Ryan opens his mouth to argue, but Carlos won’t let him interrupt.
“We passed those front offices, but if we’d taken the time to clear them, that would have cost us minutes. There’s no telling how many more of your SWAT agents might have been gunned down while that happened. You have five injured agents, but you ought to be counting your blessings that you don’t have twice that many dead.
“It seems to me,” he adds, “that you’re just pissed because the only reason your operation wasn’t a complete disaster is because the Texas Rangers saved your ass.” He hooks his thumb to gesture to the world outside the operations vans. “Your men out there are shaking our hands and thanking us. And then we come in here and you decide to throw us under the bus.”
Carlos shakes his head in disapproval. Ryan’s cheeks are flushed with anger.
“And as for pushing your gun down before you could shoot,” Carlos concludes, “it seems to me you ought to be thanking Rory rather than scolding him. Marta Rivera is still alive, wherever she is. If you’d taken the shot, you were just as likely to put a round through her skull as you were through Llewellyn Carpenter’s.”

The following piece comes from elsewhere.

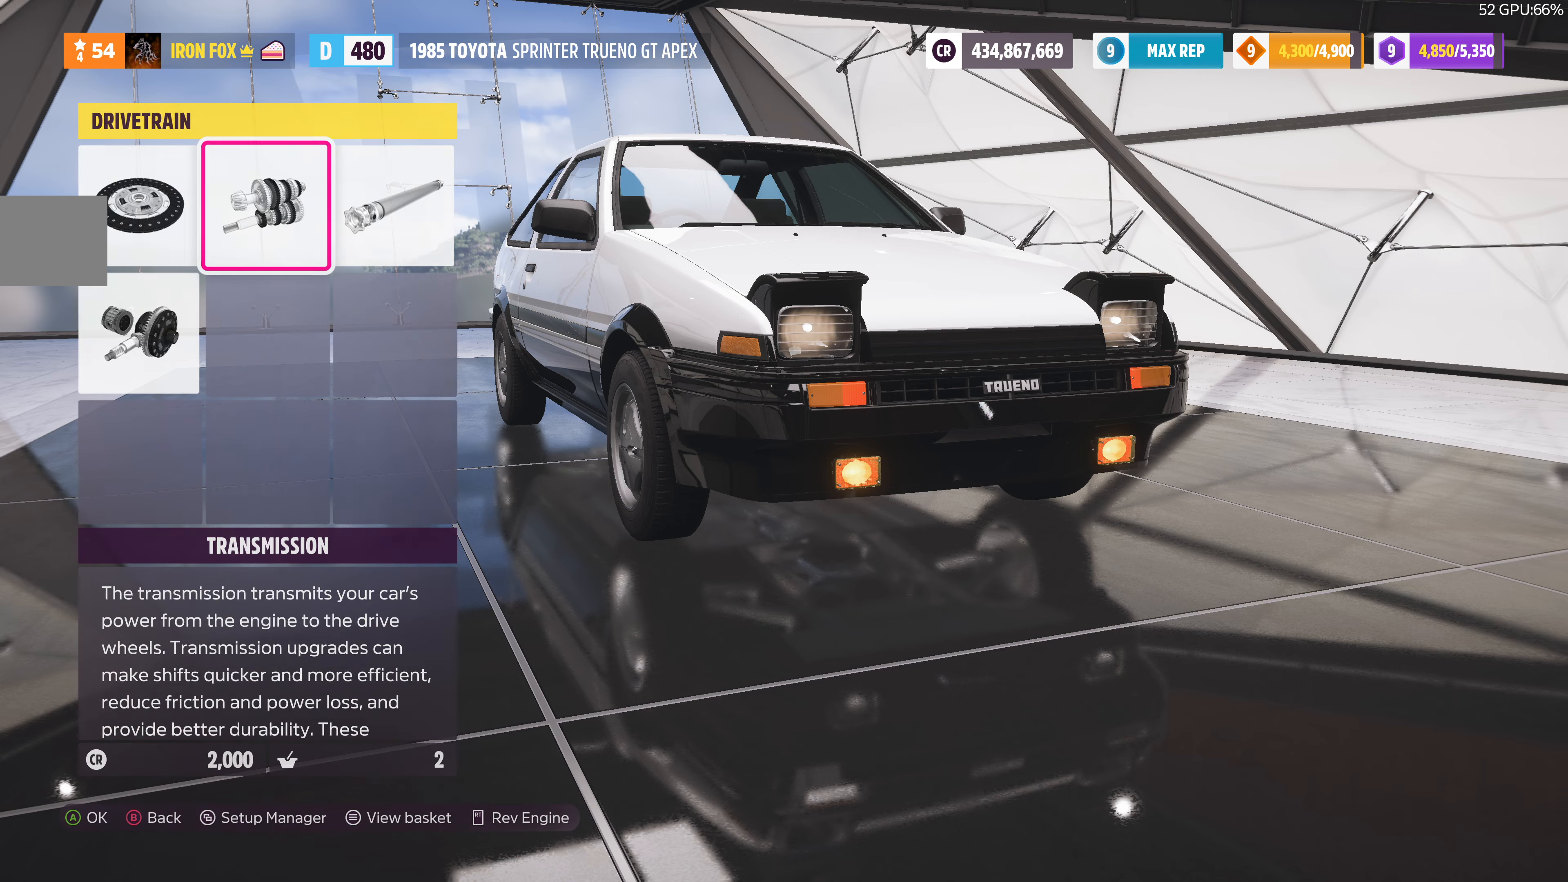
{"buttons": ["CROSS"], "left_stick": "center", "right_stick": "center", "events": [[300, "DPAD_DOWN", "down"], [433, "CROSS", "down"], [433, "DPAD_DOWN", "up"]]}
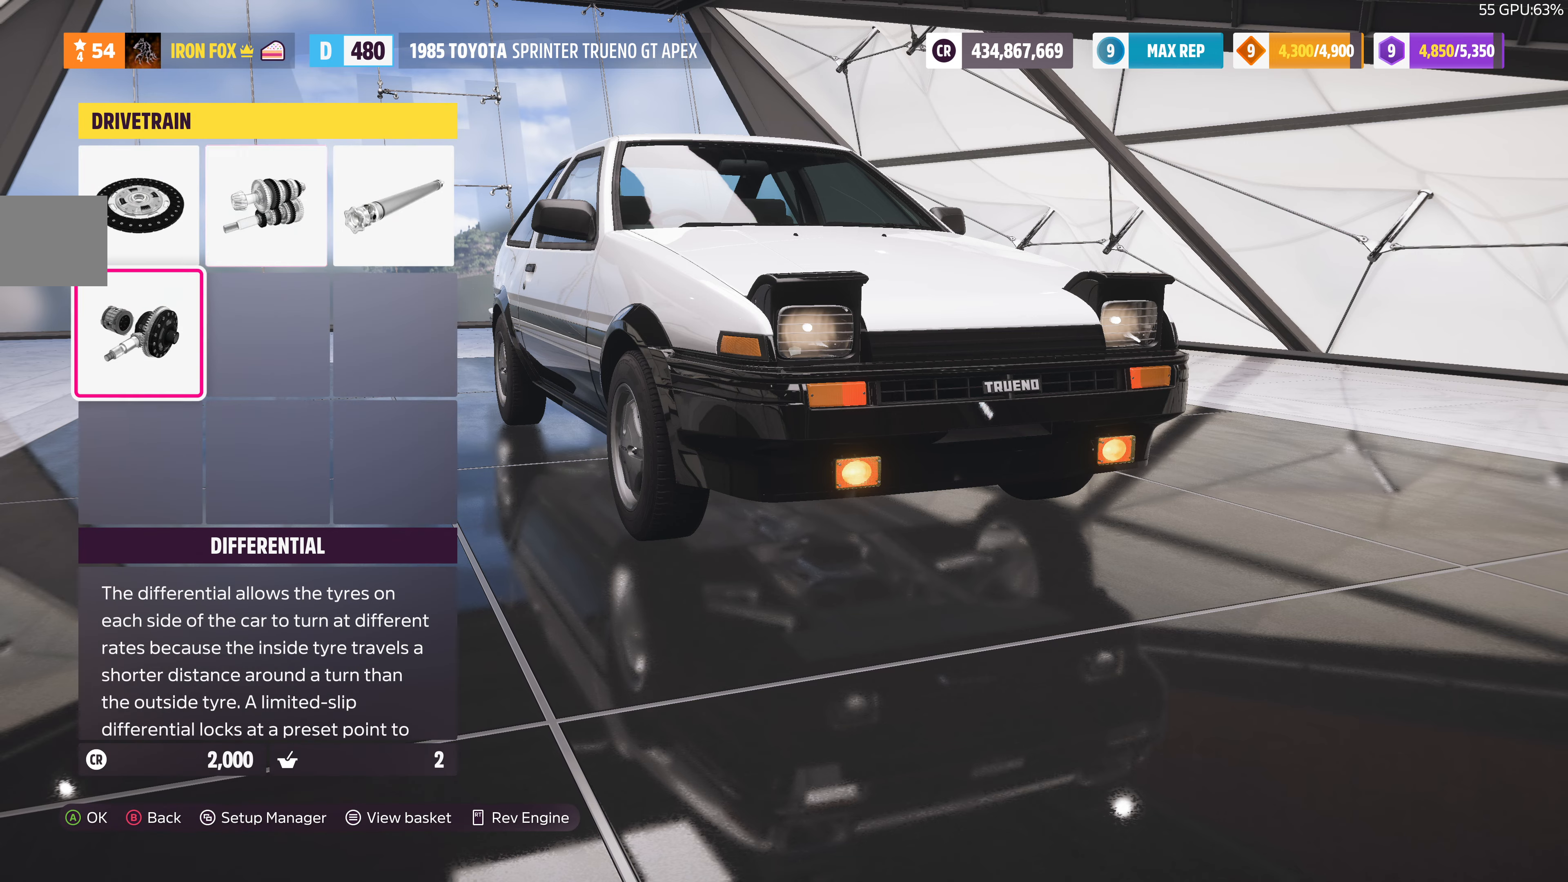
{"buttons": [], "left_stick": "center", "right_stick": "center", "events": [[100, "CROSS", "up"]]}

Ryan is clearly pissed, but I’m uplifted by Carlos’s words. He’s right—the raid was a shit show, but it would have been worse if we hadn’t been there. Not better.
“Listen here,” Ryan says, his teeth practically clenched while he speaks. “You two are dismissed for the day. Go find Ava Cruz and follow your little eagle feather leads wherever they take you. Don’t come to me until you’ve got something.” Gesturing toward the wall and—by suggestion—all the activity at the crime scene on the other side, he adds, “The FBI will handle this part of the investigation. I’ll call you if I need you. But don’t expect that call anytime soon.”
With that, he looks away from us and picks up a report from his desk, acting as if we’re already gone.